Christina Larkin, the health department’s deputy director of the Brooklyn District, also worked on the anti-TB campaign with Frieden. “He quadrupled the size of the TB Bureau (from 200 employees to around 800) in the space of a year or two,” says Larkin, who served as the project’s outreach director. “He designed a surveillance system that surprised everyone by proving beyond a doubt that the city was in the middle of a TB epidemic, and then he put together a system that kept track of every single patient.”
Describing Frieden—then in his early 30s—as “driven and brilliant, with an incredible passion for public health,” Larkin was amazed by how quickly he took steps to hire new employees, greatly speeding up a process that had taken “months and months” before his arrival. “He brought applicants in on Saturdays to interview, and those who qualified would be offered the job that same afternoon.

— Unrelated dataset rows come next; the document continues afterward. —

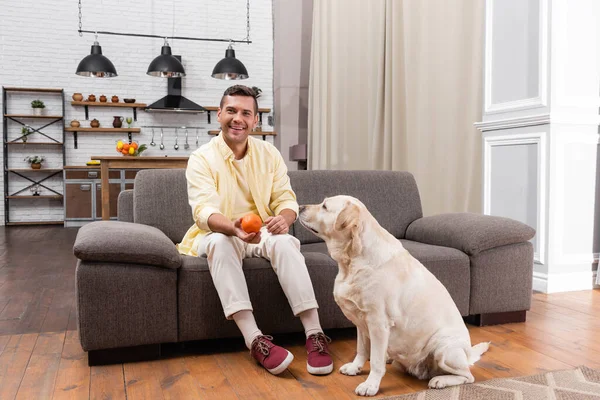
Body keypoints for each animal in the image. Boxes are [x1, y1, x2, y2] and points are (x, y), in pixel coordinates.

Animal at [298, 195, 490, 396]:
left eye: (325, 206)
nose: (299, 206)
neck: (352, 260)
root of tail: (467, 354)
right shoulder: (361, 321)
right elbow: (362, 349)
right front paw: (354, 367)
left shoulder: (378, 323)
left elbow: (375, 361)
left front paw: (370, 385)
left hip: (443, 347)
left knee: (467, 376)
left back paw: (440, 380)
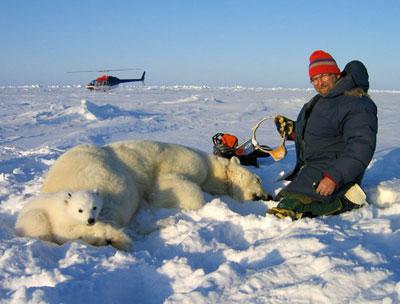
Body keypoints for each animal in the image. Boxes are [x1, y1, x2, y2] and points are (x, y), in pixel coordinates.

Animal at [18, 140, 268, 249]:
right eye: (258, 180)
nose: (266, 196)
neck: (211, 167)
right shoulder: (184, 163)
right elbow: (173, 186)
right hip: (105, 175)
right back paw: (116, 237)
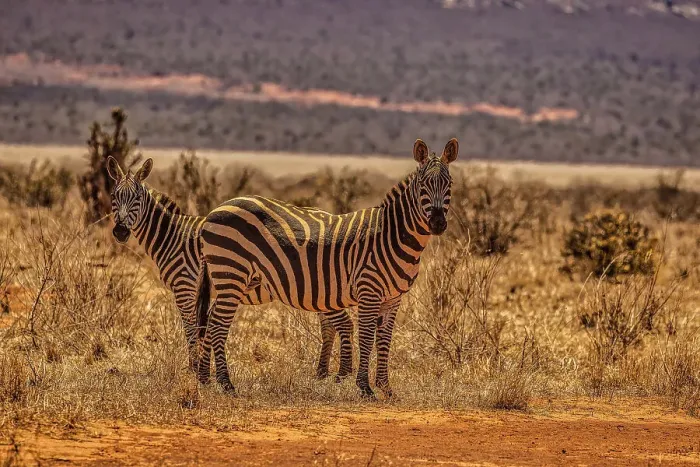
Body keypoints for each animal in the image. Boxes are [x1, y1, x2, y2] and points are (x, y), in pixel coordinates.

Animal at [105, 156, 354, 381]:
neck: (173, 236)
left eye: (137, 198)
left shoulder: (185, 286)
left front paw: (195, 368)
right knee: (328, 324)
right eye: (114, 196)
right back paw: (322, 372)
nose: (120, 232)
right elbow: (206, 328)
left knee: (337, 322)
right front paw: (207, 370)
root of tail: (328, 215)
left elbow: (191, 329)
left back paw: (338, 373)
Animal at [197, 138, 458, 398]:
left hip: (235, 280)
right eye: (423, 185)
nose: (437, 224)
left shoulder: (393, 298)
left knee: (210, 319)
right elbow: (366, 337)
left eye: (449, 184)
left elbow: (384, 340)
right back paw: (226, 384)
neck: (391, 235)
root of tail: (215, 210)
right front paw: (364, 387)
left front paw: (386, 388)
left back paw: (203, 378)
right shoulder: (369, 291)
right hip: (231, 273)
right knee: (218, 324)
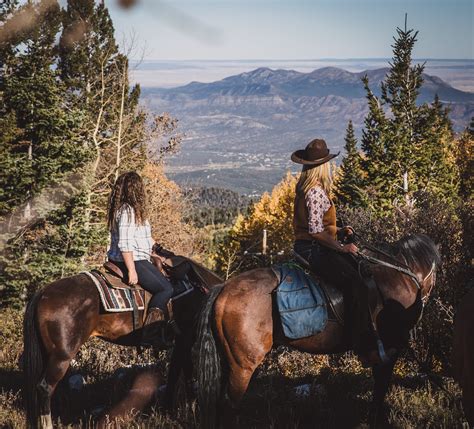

And then, when they arrived a few days later for their physical exams [another potential bottleneck], they discovered that the doctor who would be giving them their physicals, quickly and efficiently, was none other than … Tom Frieden.”
Ask Frieden to account for his obsession with improving public health, and he will give much of the credit to his cardiologist father, the late Julian Frieden, who enjoyed a dazzling reputation as a gifted clinician.
“I grew up watching him treat patients,” says Frieden. “He was a consummate clinician—a doctor who knew that 80 percent of the diagnosis comes from a carefully taken history. Long before people [in healthcare] began talking about ‘evidence-based medicine’—which is all the rage now—my father was practicing it.”
While Frieden often salutes his father for teaching him about the crucial importance of basing public health strategies on solid medical evidence (“The answers are in the data!”), he also credits his alma mater with helping him develop a “utilitarian view” of medicine in which he seeks relentlessly to find out what works, and then to implement these techniques and track their effectiveness over time.
“I studied a lot of philosophy at Oberlin,” he says with a nostalgic chuckle. “I had my own little cubicle at Mudd library, where I’d write all day long. I worked a lot with [the late] Norman Care and David A. Love [also deceased], and wrote my honors thesis on Wittgenstein’s notion that the meaning of something is its use.
“I also remember thinking a lot about two very different philosophies of life—the ethical philosophy of Kant, with its ‘categorical imperative,’ and the utilitarian philosophy of thinkers such as Jeremy Bentham, which says that the value of an action can be measured by the effect it has on the well-being of the majority.”
Ask Frieden to pick which life-philosophy he prefers—“morally absolute” or “utilitarian”—and you’ll probably come away with a deepened understanding of his motivation as a public-health manager—and as a results-oriented epidemiologist with a bowl of condoms.
“If you ask me which philosophy of life I prefer,” he says with a laugh, “I gotta tell you that ‘The greatest good for the greatest number of people’ still works pretty well for me!”